Domain-Specific Pretraining for Vertical Search: Case Study on Biomedical Literature
- Yu Wang ,
- Jinchao Li ,
- Tristan Naumann ,
- Chenyan Xiong ,
- Hao Cheng ,
- Rob Tinn ,
- Cliff Wong ,
- Naoto Usuyama ,
- Rick Rogahn ,
- Zhihong Shen ,
- Yang Qin ,
- Eric Horvitz ,
- Paul Bennett ,
- Jianfeng Gao ,
- Hoifung Poon
KDD 2021 |
Information overload is a prevalent challenge in many high-value domains. A prominent case in point is the explosion of the biomedical literature on COVID-19, which swelled to hundreds of thousands of papers in a matter of months. In general, biomedical literature expands by two papers every minute, totalling over a million new papers every year. Search in the biomedical realm, and many other vertical domains is challenging due to the scarcity of direct supervision from click logs. Self-supervised learning has emerged as a promising direction to overcome the annotation bottleneck. We propose a general approach for vertical search based on domain-specific pretraining and present a case study for the biomedical domain.
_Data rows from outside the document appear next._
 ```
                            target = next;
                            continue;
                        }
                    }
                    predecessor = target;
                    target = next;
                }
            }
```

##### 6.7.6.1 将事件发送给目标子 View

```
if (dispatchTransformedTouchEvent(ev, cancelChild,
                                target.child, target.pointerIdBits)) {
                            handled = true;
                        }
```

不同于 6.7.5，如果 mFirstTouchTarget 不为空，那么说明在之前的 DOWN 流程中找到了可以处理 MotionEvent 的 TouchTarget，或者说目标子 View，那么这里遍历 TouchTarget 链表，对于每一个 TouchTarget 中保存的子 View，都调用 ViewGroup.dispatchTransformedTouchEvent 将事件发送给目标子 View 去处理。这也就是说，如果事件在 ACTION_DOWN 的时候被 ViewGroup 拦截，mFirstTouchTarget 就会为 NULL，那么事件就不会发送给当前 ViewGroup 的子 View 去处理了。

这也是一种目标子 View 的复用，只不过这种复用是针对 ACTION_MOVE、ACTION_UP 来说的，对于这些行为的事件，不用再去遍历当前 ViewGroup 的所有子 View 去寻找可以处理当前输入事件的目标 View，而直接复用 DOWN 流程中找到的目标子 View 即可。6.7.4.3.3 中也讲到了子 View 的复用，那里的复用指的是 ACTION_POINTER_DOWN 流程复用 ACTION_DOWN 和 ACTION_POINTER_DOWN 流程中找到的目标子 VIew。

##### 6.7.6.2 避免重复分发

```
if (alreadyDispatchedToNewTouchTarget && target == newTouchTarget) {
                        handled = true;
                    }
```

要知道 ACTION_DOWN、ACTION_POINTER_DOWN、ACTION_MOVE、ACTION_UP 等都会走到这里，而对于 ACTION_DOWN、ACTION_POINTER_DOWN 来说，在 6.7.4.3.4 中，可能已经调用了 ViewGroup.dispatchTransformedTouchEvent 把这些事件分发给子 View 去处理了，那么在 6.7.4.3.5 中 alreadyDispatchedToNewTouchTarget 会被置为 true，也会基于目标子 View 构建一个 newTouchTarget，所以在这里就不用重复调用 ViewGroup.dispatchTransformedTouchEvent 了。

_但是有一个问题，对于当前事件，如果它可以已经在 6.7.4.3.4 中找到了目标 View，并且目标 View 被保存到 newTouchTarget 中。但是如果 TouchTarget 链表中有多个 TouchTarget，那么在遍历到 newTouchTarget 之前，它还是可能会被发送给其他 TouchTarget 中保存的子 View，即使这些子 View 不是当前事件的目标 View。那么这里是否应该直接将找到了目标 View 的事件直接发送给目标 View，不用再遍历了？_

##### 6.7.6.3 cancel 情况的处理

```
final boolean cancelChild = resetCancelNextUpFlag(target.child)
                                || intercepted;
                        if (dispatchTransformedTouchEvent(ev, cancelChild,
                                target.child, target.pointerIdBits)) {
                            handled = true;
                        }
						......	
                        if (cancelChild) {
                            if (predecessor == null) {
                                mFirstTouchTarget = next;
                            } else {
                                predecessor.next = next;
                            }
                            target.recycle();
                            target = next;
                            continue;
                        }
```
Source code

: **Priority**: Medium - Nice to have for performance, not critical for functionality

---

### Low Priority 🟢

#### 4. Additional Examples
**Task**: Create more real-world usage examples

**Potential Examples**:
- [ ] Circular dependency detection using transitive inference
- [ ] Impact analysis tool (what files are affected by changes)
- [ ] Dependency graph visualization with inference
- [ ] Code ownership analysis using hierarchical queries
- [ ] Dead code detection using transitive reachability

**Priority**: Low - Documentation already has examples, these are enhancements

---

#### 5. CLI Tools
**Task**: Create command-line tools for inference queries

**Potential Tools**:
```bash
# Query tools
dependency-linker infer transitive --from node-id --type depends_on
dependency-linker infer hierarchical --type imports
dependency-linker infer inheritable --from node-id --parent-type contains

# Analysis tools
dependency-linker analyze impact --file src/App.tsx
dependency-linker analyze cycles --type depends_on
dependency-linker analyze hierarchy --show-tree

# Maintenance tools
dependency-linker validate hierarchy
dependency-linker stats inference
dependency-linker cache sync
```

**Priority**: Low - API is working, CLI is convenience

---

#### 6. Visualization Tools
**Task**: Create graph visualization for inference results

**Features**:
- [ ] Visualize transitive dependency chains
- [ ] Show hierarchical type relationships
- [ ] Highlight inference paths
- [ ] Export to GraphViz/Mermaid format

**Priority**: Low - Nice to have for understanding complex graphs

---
Despite being substantially simpler and not using any relevance labels for training or development, our method performs comparably or better than the best systems in the official TREC-COVID evaluation, a COVID-related biomedical search competition. Using distributed computing in modern cloud infrastructure, our system can scale to tens of millions of articles on PubMed and has been deployed as Microsoft Biomedical Search, a new search experience for biomedical literature: this https URL.